> [JOB]
From the first line of the entries below through the line bearing "Document page, 1500x938 pixels.", write out each line exactly. Omit pictures.

> [DATA EXCERPTS]
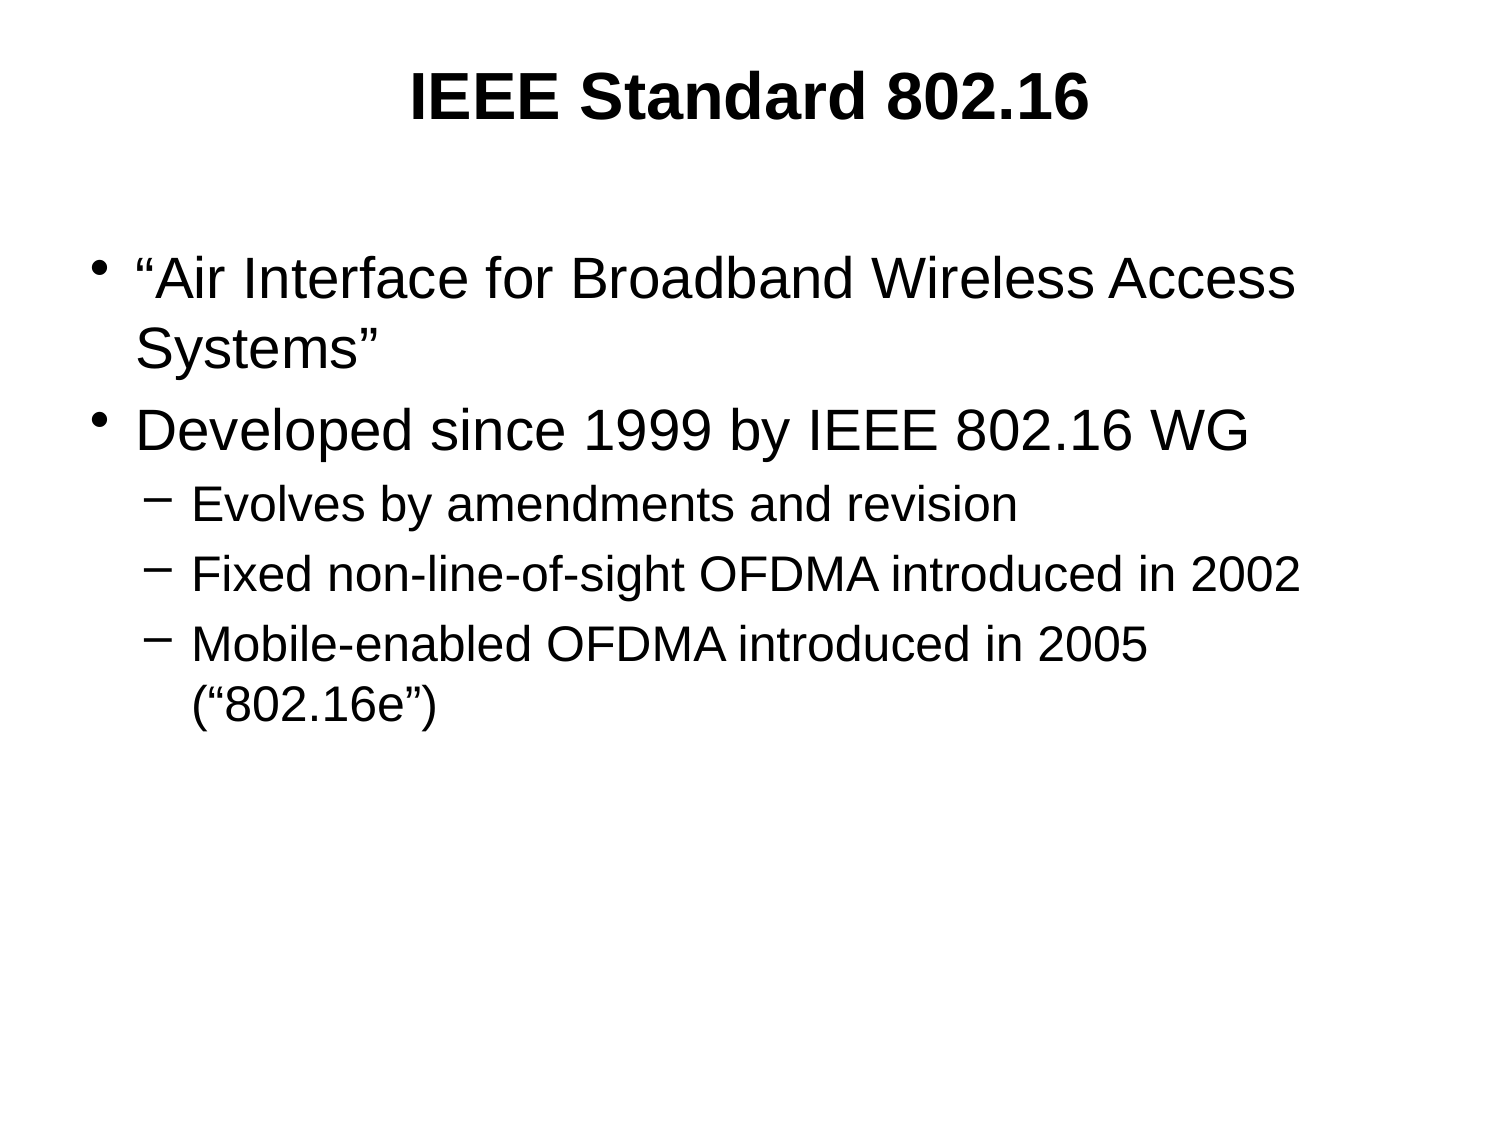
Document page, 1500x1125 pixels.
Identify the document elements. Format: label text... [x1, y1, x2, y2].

title IEEE Standard 802.16 [75, 45, 1425, 232]
list “Air Interface for Broadband Wireless Access Systems” Developed since 1999 by IEEE 802.16 WG Evolves by amendments and revision Fixed non-line-of-sight OFDMA introduced in 2002 Mobile-enabled OFDMA introduced in 2005 (“802.16e”) [75, 232, 1425, 1038]
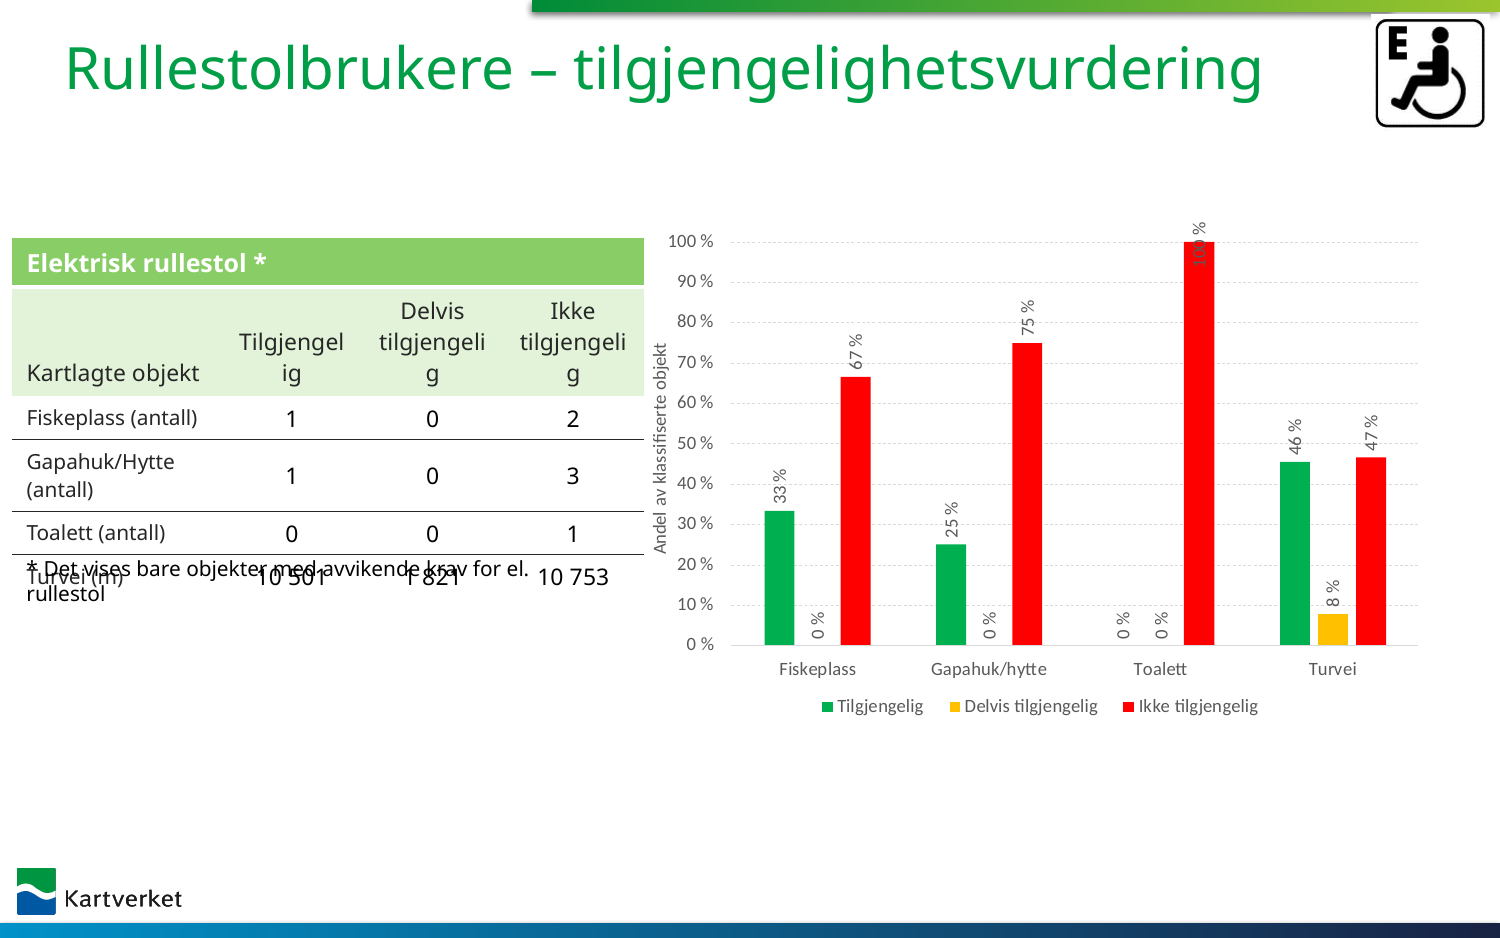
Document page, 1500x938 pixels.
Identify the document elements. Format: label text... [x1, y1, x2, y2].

picture [643, 218, 1429, 728]
table_cell Tilgjengelig [222, 289, 362, 396]
text_box Rullestolbrukere – tilgjengelighetsvurdering [49, 12, 1372, 109]
table_cell 0 [362, 512, 503, 548]
table_cell 1 [503, 512, 638, 554]
table_cell Toalett (antall) [12, 512, 222, 548]
table_cell Fiskeplass (antall) [12, 396, 222, 439]
table_header Elektrisk rullestol * [12, 238, 638, 285]
table_cell 0 [362, 396, 503, 439]
table_cell 0 [222, 512, 362, 548]
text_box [1371, 13, 1491, 133]
table_cell 3 [503, 440, 638, 511]
table_cell Ikke tilgjengelig [503, 289, 638, 396]
table_cell Delvis tilgjengelig [362, 289, 503, 396]
table_cell 1 [222, 440, 362, 511]
table_cell Gapahuk/Hytte (antall) [12, 440, 222, 511]
table_cell 10 753 [597, 555, 638, 598]
table_cell 2 [503, 396, 638, 439]
table_cell 1 [222, 396, 362, 439]
text_box * Det vises bare objekter med avvikende krav for el. rullestol [11, 548, 597, 613]
table_cell 0 [362, 440, 503, 511]
table_cell Kartlagte objekt [12, 289, 222, 396]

> [ANSWER TO THE PROBLEM]
Document page, 1500x1125 pixels.
Identify the document elements. Format: label text... [x1, y1, x2, y2].

title IEEE Standard 802.16 [75, 45, 1425, 232]
list “Air Interface for Broadband Wireless Access Systems” Developed since 1999 by IEEE 802.16 WG Evolves by amendments and revision Fixed non-line-of-sight OFDMA introduced in 2002 Mobile-enabled OFDMA introduced in 2005 (“802.16e”) [75, 232, 1425, 1038]
Document page, 1500x938 pixels.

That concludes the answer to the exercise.